God loves to give reminders.
The first reminder in the Bible is one we still see today: a rainbow is God’s beautiful pledge that He’s promised to never again destroy the earth with a flood.
In Leviticus 24 is another holy reminder. God commands that every week the people are to prepare twelve loaves of bread and place them on the golden table inside his sanctuary. These loaves, says God, are “as a memorial portion” (v. 7).
The first thing is how to make those loaves: “You shall take fine flour and bake twelve cakes from it; two tenths of an ephah shall be in each loaf” (v. 5). We don’t know exactly how much is two-tenths of an ephah but it was probably around 8 cups. The loaves weren’t made from ordinary flour, which was a coarse mixture of crushed grain and bran. This recipe calls for “fine flour,” which was taken from the inner kernels, then ground up and sifted carefully.
Once the twelve loaves are baked, “You shall set them in two piles, six in a pile, on the table of pure gold before the LORD” (v. 6). Made from a good bit of flour, these loaves were probably long and fairly flat (because no yeast could be added). With those big loaves stacked up in two piles, the table would’ve looked like the full baker’s rack.
These loaves of bread were constantly on the table inside the sanctuary, and every week a new batch was prepared. Then at the end of the seven days, these twelve loaves were given to the priests as food.
While it became priestly food, this stack of bread was meant firstly as an offering to God. One of the other names for this bread was the “bread of the presence,” or literally, “bread of the face.” Being inside the sanctuary, it was always near God’s holy presence, before his face. In the very next room was the ark of the covenant, symbolic of the throne of God.
It was hard to get much closer to the Lord God than this!
So what was the meaning of this bread? It doesn’t mean that God gets hungry and needs food. Israel’s other offerings were not his food, and neither were these loaves. The true God doesn’t need to eat, but He is worthy of unending worship. That’s what this bread was: an act of worship, a perpetual offering from Israel. For the loaves were “a memorial.” It was a memorial or reminder in two ways.

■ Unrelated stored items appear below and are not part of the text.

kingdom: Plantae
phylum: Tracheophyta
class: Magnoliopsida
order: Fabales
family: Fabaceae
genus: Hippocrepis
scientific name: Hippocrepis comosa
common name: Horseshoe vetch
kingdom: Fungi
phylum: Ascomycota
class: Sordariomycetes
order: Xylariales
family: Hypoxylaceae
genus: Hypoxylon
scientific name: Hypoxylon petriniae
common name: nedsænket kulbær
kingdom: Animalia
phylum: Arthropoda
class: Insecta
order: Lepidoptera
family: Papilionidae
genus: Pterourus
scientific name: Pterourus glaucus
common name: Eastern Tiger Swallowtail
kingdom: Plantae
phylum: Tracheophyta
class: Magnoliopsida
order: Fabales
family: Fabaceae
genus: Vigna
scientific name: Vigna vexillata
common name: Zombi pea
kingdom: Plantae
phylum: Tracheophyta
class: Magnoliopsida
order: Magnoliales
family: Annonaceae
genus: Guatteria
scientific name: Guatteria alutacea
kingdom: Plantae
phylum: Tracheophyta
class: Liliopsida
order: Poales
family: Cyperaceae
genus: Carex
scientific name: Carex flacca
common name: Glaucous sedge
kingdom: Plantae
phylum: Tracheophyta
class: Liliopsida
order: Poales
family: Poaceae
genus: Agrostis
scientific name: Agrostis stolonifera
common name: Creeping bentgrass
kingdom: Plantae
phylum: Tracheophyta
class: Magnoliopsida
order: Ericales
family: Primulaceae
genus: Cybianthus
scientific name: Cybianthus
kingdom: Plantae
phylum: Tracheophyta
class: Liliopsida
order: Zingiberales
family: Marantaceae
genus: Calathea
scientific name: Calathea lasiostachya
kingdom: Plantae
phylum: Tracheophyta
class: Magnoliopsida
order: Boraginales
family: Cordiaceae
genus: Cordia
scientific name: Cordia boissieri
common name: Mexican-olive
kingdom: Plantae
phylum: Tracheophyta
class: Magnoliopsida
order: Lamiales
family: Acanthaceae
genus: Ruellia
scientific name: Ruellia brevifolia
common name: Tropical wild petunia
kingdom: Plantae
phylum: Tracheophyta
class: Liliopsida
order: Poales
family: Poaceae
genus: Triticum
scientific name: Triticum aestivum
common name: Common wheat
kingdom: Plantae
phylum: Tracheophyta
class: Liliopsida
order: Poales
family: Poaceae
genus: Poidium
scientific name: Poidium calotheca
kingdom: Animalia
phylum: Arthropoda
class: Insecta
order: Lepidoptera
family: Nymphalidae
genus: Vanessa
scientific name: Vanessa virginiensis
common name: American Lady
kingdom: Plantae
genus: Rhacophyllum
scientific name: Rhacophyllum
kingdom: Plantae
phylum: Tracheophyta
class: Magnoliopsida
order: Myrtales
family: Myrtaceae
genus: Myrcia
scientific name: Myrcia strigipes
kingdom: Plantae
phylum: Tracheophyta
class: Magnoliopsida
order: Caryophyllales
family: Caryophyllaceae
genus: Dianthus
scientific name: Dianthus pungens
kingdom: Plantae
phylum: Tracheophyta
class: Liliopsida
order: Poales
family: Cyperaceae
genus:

In the first place, the bread offering reminded the worshipers that all good things come from God. From his many gifts they could take a portion and present it to him. That’s an important reminder for our own receiving, and our own giving. God gives so generously—He gives us hours and days, gives ability, income, energy, and more—so we want to give back to him: living our whole life coram deo, before his face.
The bread was a memorial in a second way: a reminder to the Lord. God has a perfect memory, so He doesn’t need reminders. But God knows how quickly we forget. “What was it that God said to us?” “What if He’s overlooked my prayers?” “How can I really be sure that the Lord cares for me?” We can be sure, because in his heavenly presence God has a constant cue to care.
The Lord wasn’t going to forget his people. Every day of every year, the loaves were there. This is why God commands that twelve loaves be placed in his presence, one for each tribe. It meant that all of his people were being remembered, even if they were from the smallest tribe and most insignificant clan.
Compare it to how the breastplate of the high priest contained twelve different gemstones, one for each tribe. When the high priest went into God’s presence, every tribe could know that they too, were being carried before the LORD through prayer and sacrifice.
No one was left out, and no one was forgotten, but all came before him.
Today, God still sees and knows each of us. We have the privilege of living before his face. Each of us is allowed into his presence through faith in Christ. For when He came to earth, Jesus drew a line under all of Leviticus and said it was accomplished. This is why there’s no more tabernacle, no more daily offering of bread. But in Christ the lesson of the bread endures.
By his Word and by his sacraments, Christ says He is present to sustain and encourage us. While the Bread of Life is now in God’s heavenly presence, He also says, “I am with you always, even to the close of the age.” He wants us to be assured, to know it deep within ourselves, to be certain that He will not forget.
Today it will be easy again to forget the LORD. Sometimes days go by with barely a thought for God’s goodness or grace. We forget. Or we read the Bible and realize we’ve forgotten so much of what it says. Or we act like God isn’t near and we just do your own will. We forget.
There is a well-known Christian prayer: “I will in the course of this day forget thee; forget thou not me.”
God does not forget us ever. But God wants us to remember: to think of him daily, to speak with him often, to live every day aware that we’re in his holy presence.